Я разрывался между этими двумя образами, но занавес наконец упал, и выбора у меня не стало. Я тут же воплотился в незнакомца напротив, терзаемого неведомым мне недугом. Зажегся свет, зрители аплодировали, приветствуя подвиг мадам Сегон-Вебер.
— Боже мой, — сказала мама, — неужели они не могут дать ему умереть в тишине!
Она встала, но не для того, чтобы идти к выходу, а исключительно из уважения к человеку, которого сочла умирающим. Каждое его движение было отчетливо видно на темном фоне ложи, в глубине которой суетились какие-то тени.
— Неужели никто не может ему помочь? — спросила мама, сделав шаг к выходу. В это время в ложе напротив появился какой-то человек, и суматоха улеглась. Он склонился над больным.
Первая, кого мы встретили в коридоре, была мадемуазель Доомс. Однако в такой момент мама не сочла возможным завести разговор о том, есть ли у меня еще надежда «наверстать упущенное».
— Вы не знаете, — спросила мама, — что случилось с этим беднягой?
— Кажется, эпилептический припадок.
— А-а, наверно, — протянула мама. — Я ни разу в жизни не видела эпилептических припадков.

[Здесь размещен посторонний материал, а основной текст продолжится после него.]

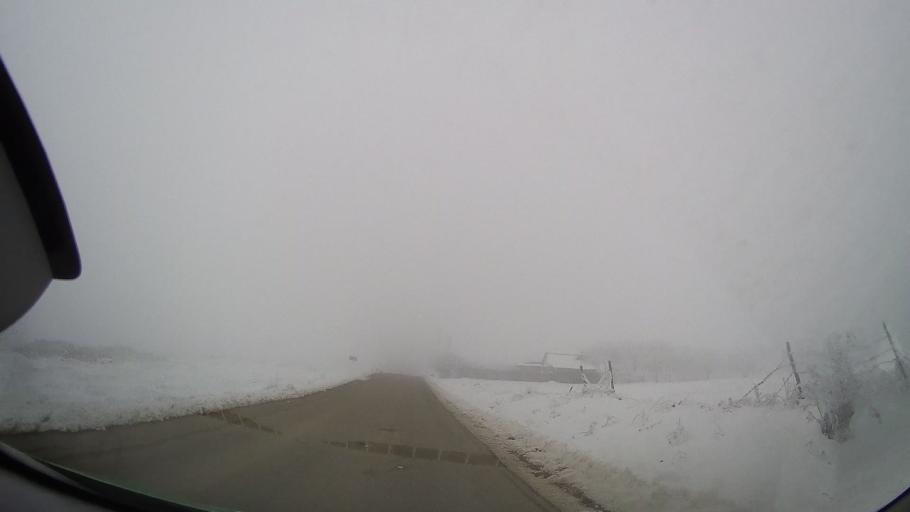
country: RO
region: Iasi
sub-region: Comuna Tansa
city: Suhulet
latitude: 46.8940
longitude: 27.2676
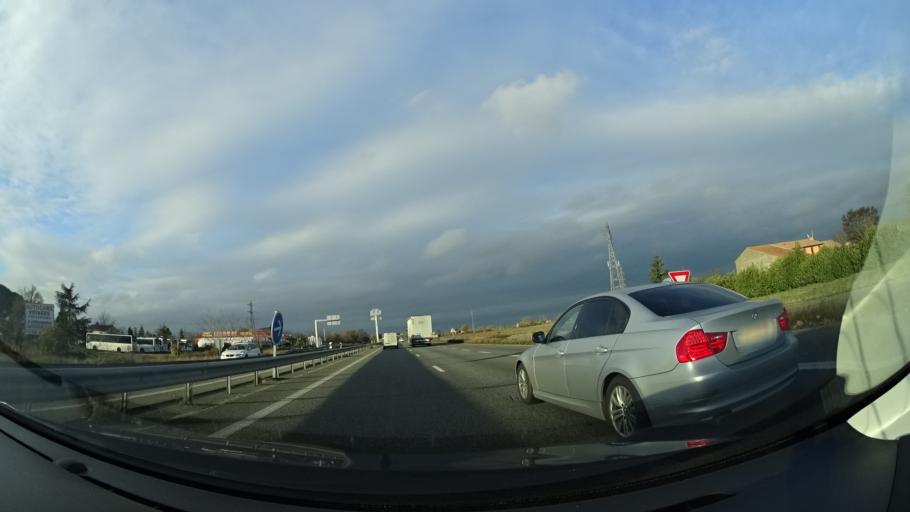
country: FR
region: Midi-Pyrenees
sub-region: Departement de l'Ariege
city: La Tour-du-Crieu
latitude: 43.1167
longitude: 1.6304
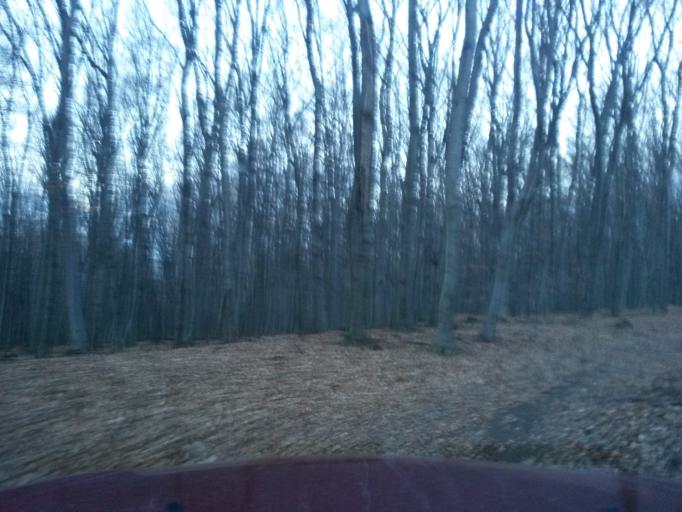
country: SK
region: Kosicky
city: Kosice
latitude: 48.7045
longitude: 21.3691
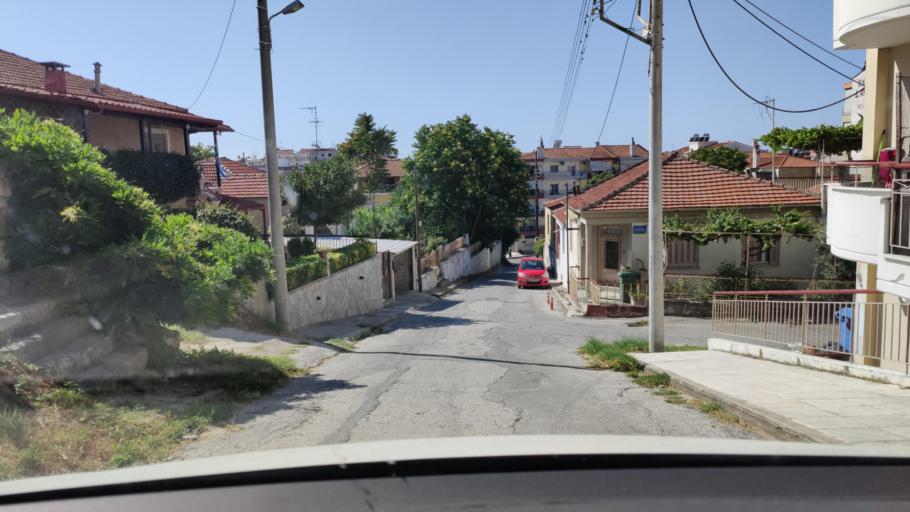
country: GR
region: Central Macedonia
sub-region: Nomos Serron
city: Serres
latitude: 41.0889
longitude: 23.5372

— Я тоже, но так говорили все вокруг…
На этот раз я, должно быть, показался мадемуазель Доомс еще более странным, чем в классе, ибо я так и не раскрыл рта. Я все еще переживал то мгновение, когда услышал крик, он продолжал звучать у меня в ушах. Время для меня словно остановилось, я задержался в ушедшей минуте, как это случается со стариками, продолжающими жить в эпохе своей молодости.
Мы спускались с холма Эрб-Потажер под проливным дождем. Теперь, когда мама успокоилась насчет судьбы больного, она принялась обсуждать спектакль, сожалея, что «Федра» не произвела на нее такого впечатления, как некогда на ее родителей. Меня поразила одна фраза, она врезалась в мое сознание, точно поданный мне знак: «Я забыла, что с той поры прошло тридцать лет и все не могло не измениться».